Background: MHC class I (MHCI) molecules are the key presenters of peptides generated through the intracellular pathway to CD8-positive T-cells. In fish, MHCI genes were first identified in the early 1990′s, but we still know little about their functional relevance. The expansion and presumed sub-functionalization of cod MHCI and access to many published fish genome sequences provide us with the incentive to undertake a comprehensive study of deduced teleost fish MHCI molecules. Results: We expand the known MHCI lineages in teleosts to five with identification of a new lineage defined as P. The two lineages U and Z, which both include presumed peptide binding classical/typical molecules besides more derived molecules, are present in all teleosts analyzed. The U lineage displays two modes of evolution, most pronouncedly observed in classical-type alpha 1 domains; cod and stickleback have expanded on one of at least eight ancient alpha 1 domain lineages as opposed to many other teleosts that preserved a number of these ancient lineages. The Z lineage comes in a typical format present in all analyzed ray-finned fish species as well as lungfish. The typical Z format displays an unprecedented conservation of almost all 37 residues predicted to make up the peptide binding groove. However, also co-existing atypical Z sub-lineage molecules, which lost the presumed peptide binding motif, are found in some fish like carps and cavefish. The remaining three lineages, L, S and P, are not predicted to bind peptides and are lost in some species. Conclusions: Much like tetrapods, teleosts have polymorphic classical peptide binding MHCI molecules, a number of classical-similar non-classical MHCI molecules, and some members of more diverged MHCI lineages. Different from tetrapods, however, is that in some teleosts the classical MHCI polymorphism incorporates multiple ancient MHCI domain lineages. Also different from tetrapods is that teleosts have typical Z molecules, in which the residues that presumably form the peptide binding groove have been almost completely conserved for over 400 million years. The reasons for the uniquely teleost evolution modes of peptide binding MHCI molecules remain an enigma.

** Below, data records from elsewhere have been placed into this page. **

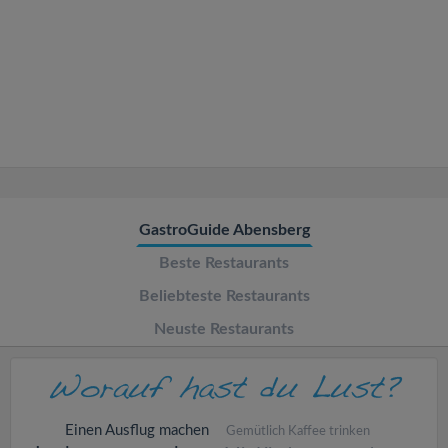
v
i
g
a
t
GastroGuide Abensberg
Beste Restaurants
i
Beliebteste Restaurants
o
Neuste Restaurants
n
Einen Ausflug machen
Gemütlich Kaffee trinken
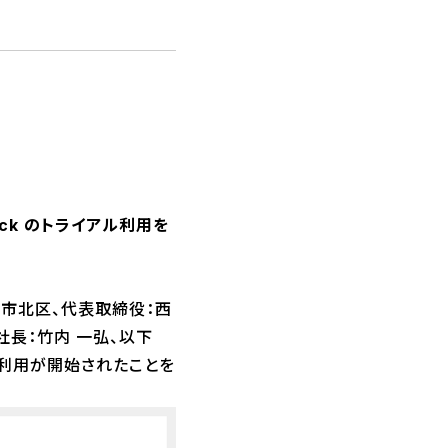
ck のトライアル利用を
山市北区、代表取締役：西
社長：竹内 一弘、以下
kの利用が開始されたことを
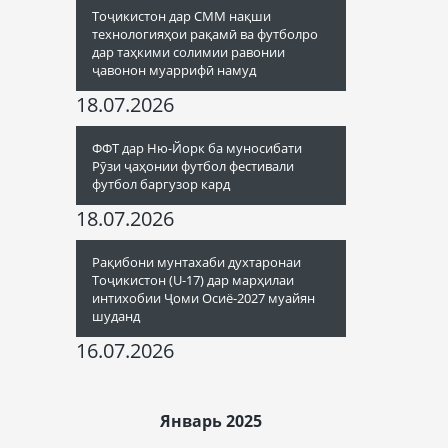
Тоҷикистон дар СММ нақши
технологияҳои рақамӣ ва футболро
дар таҳкими солимии равонии
ҷавонон муаррифӣ намуд
18.07.2026
ФФТ дар Ню-Йорк ба муносибати
Рӯзи ҷаҳонии футбол фестивали
футбол баргузор кард
18.07.2026
Рақибони мунтахаби духтаронаи
Тоҷикистон (U-17) дар марҳилаи
интихобии Ҷоми Осиё-2027 муайян
шуданд
16.07.2026
Январь 2025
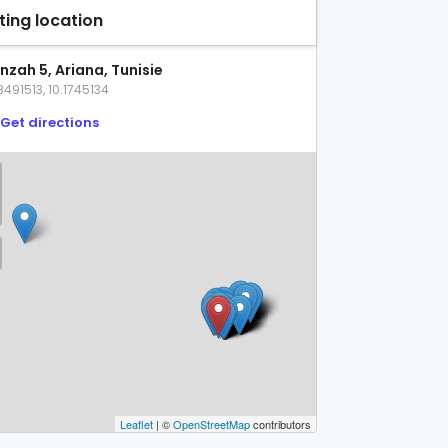
sting location
nzah 5, Ariana, Tunisie
8491513, 10.1745134
Get directions
Leaflet
| ©
OpenStreetMap
contributors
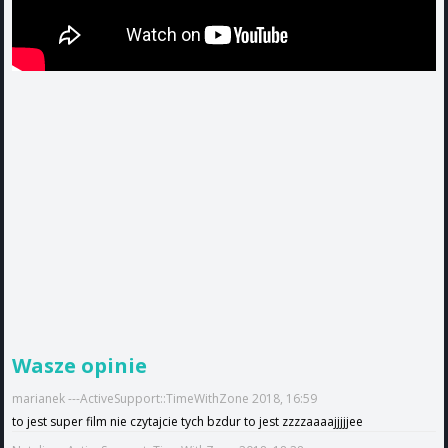
Wasze opinie
marianek ---ActiveSupport::TimeWithZone 2018, 16:59
to jest super film nie czytajcie tych bzdur to jest zzzzaaaajjjjjee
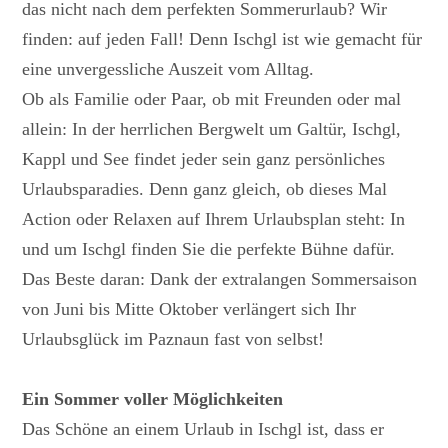
das nicht nach dem perfekten Sommerurlaub? Wir
finden: auf jeden Fall! Denn Ischgl ist wie gemacht für
eine unvergessliche Auszeit vom Alltag.
Ob als Familie oder Paar, ob mit Freunden oder mal
allein: In der herrlichen Bergwelt um Galtür, Ischgl,
Kappl und See findet jeder sein ganz persönliches
Urlaubsparadies. Denn ganz gleich, ob dieses Mal
Action oder Relaxen auf Ihrem Urlaubsplan steht: In
und um Ischgl finden Sie die perfekte Bühne dafür.
Das Beste daran: Dank der extralangen Sommersaison
von Juni bis Mitte Oktober verlängert sich Ihr
Urlaubsglück im Paznaun fast von selbst!
Ein Sommer voller Möglichkeiten
Das Schöne an einem Urlaub in Ischgl ist, dass er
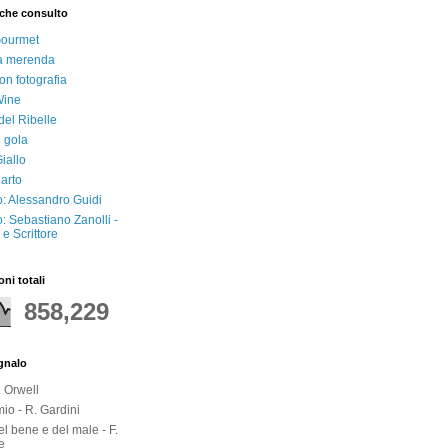
che consulto
Gourmet
a merenda
on fotografia
Wine
del Ribelle
i gola
iallo
arto
: Alessandro Guidi
: Sebastiano Zanolli -
e Scrittore
oni totali
858,229
egnalo
. Orwell
io - R. Gardini
del bene e del male - F.
e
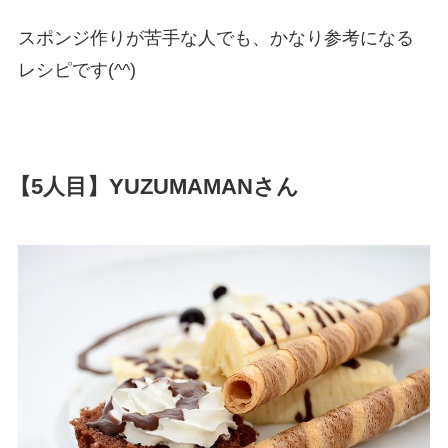
スポンジ作りが苦手な人でも、かなり参考になる
レシピです(^^)
【5人目】YUZUMAMANさん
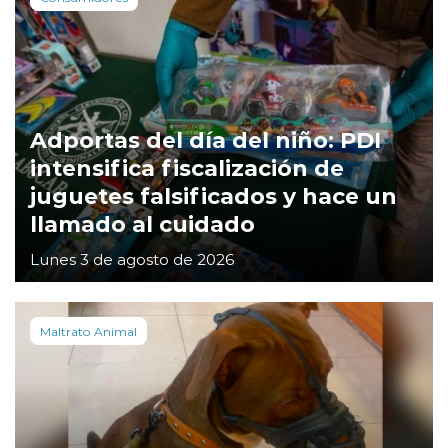
Adportas del día del niño: PDI
intensifica fiscalización de
juguetes falsificados y hace un
llamado al cuidado
Lunes 3 de agosto de 2026
Maltrato Animal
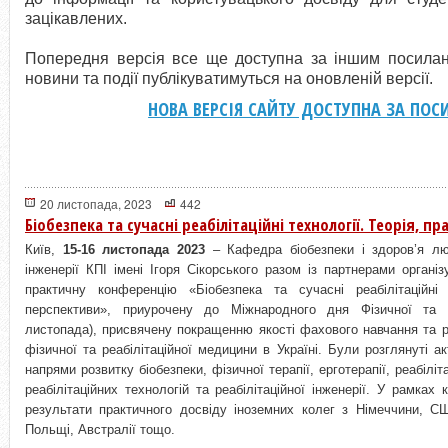
зацікавлених.
Попередня версія все ще доступна за іншим посилан
новини та події публікуватимуться на оновленій версії.
НОВА ВЕРСІЯ САЙТУ ДОСТУПНА ЗА ПО
20 листопада, 2023
442
Біобезпека та сучасні реабілітаційні технології. Теорія, п
Київ,
15-16 листопада 2023
– Кафедра біобезпеки і здоров’я лю
інженерії КПІ імені Ігоря Сікорського разом із партнерами органі
практичну конференцію «Біобезпека та сучасні реабілітаційні т
перспективи», приурочену до Міжнародного дня Фізичної та р
листопада), присвячену покращенню якості фахового навчання та ро
фізичної та реабілітаційної медицини в Україні. Були розглянуті ак
напрями розвитку біобезпеки, фізичної терапії, ерготерапії, реабіліт
реабілітаційних технологій та реабілітаційної інженерії. У рамках
результати практичного досвіду іноземних колег з Німеччини, США
Польщі, Австралії тощо.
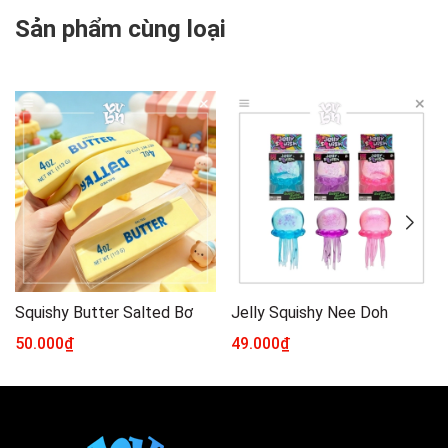
Sản phẩm cùng loại
Squishy Butter Salted Bơ
Jelly Squishy Nee Doh
50.000₫
49.000₫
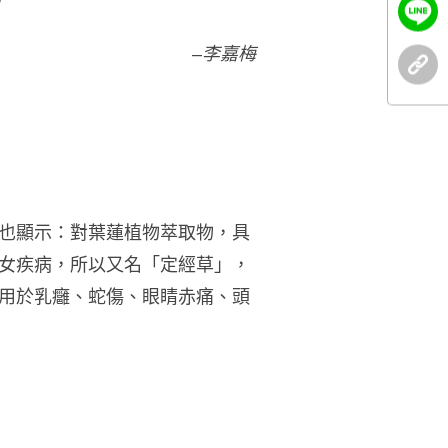
」
–李嘉梅
也顯示：對葉蓮植物萃取物，具
女疾病，所以又名「定經草」，
用於乳癰、蛇傷、眼睛赤痛、頭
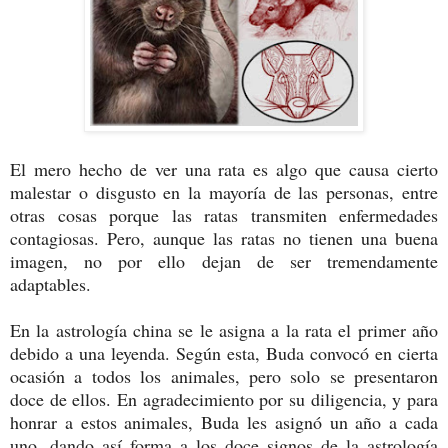
El mero hecho de ver una rata es algo que causa cierto
malestar o disgusto en la mayoría de las personas, entre
otras cosas porque las ratas transmiten enfermedades
contagiosas. Pero, aunque las ratas no tienen una buena
imagen, no por ello dejan de ser tremendamente
adaptables.
En la astrología china se le asigna a la rata el primer año
debido a una leyenda. Según esta, Buda convocó en cierta
ocasión a todos los animales, pero solo se presentaron
doce de ellos. En agradecimiento por su diligencia, y para
honrar a estos animales, Buda les asignó un año a cada
uno, dando así forma a los doce signos de la astrología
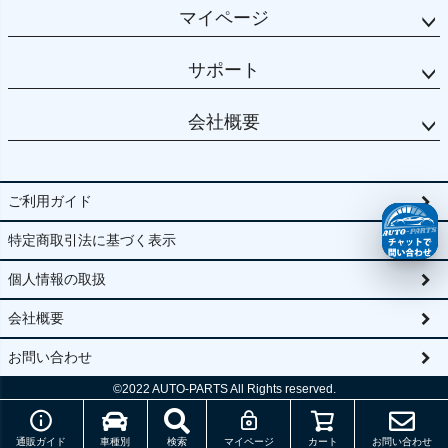
マイページ
サポート
会社概要
ご利用ガイド
特定商取引法に基づく表示
個人情報の取扱
会社概要
お問い合わせ
©2022
AUTO-PARTS All Rights reserved.
通販ガイド
車種別
検索
マイページ
カート
お問い合わせ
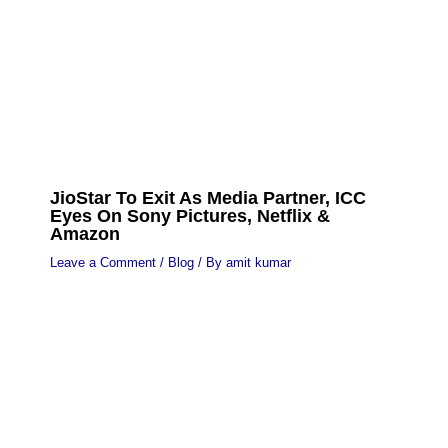
JioStar To Exit As Media Partner, ICC
Eyes On Sony Pictures, Netflix &
Amazon
Leave a Comment
/
Blog
/ By
amit kumar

背景：主要组织相容性复合体I类（MHC class I，MHCI）分子是细胞内通路产生的肽段向CD8阳性T细胞呈递的关键载体。鱼类的MHCI基因最早于20世纪90年代初被鉴定，但目前对其功能相关性仍知之甚少。鳕鱼MHCI的扩增及推定亚功能化，加上大量已发表的鱼类基因组序列资源，为我们全面研究推定的硬骨鱼MHCI分子提供了研究契机。 结果：本研究通过鉴定命名为P的新谱系，将硬骨鱼已知的MHCI谱系扩展至5个。所分析的所有硬骨鱼中均存在U和Z两个谱系，二者均包含推定的肽结合经典/典型分子及更为分化的分子。U谱系展现出两种进化模式，这一特征在经典型α1结构域中最为显著：鳕鱼和棘鱼在至少8个古老α1结构域谱系中的一个上发生了扩增，而其他多数硬骨鱼则保留了多个这类古老谱系。Z谱系存在于所有分析过的辐鳍鱼类以及肺鱼中，其典型形式的肽结合沟槽相关的37个残基几乎完全保守，这一现象此前未见报道。此外，在鲤鱼、洞穴鱼等部分鱼类中还存在非典型的Z亚谱系分子，这类分子丢失了推定的肽结合基序。其余三个谱系L、S和P均不具备肽结合能力，且在部分物种中发生了丢失。 结论：与四足动物类似，硬骨鱼拥有多态性的经典肽结合MHCI分子、多个类经典的非经典MHCI分子，以及一些分化程度更高的MHCI谱系成员。但与四足动物不同的是，部分硬骨鱼的经典MHCI多态性整合了多个古老的MHCI结构域谱系。此外，硬骨鱼还拥有典型的Z分子，其推定构成肽结合沟槽的残基在超过4亿年的进化中几乎完全保守，这一点也与四足动物不同。硬骨鱼肽结合MHCI分子的独特进化模式的成因仍为未解之谜。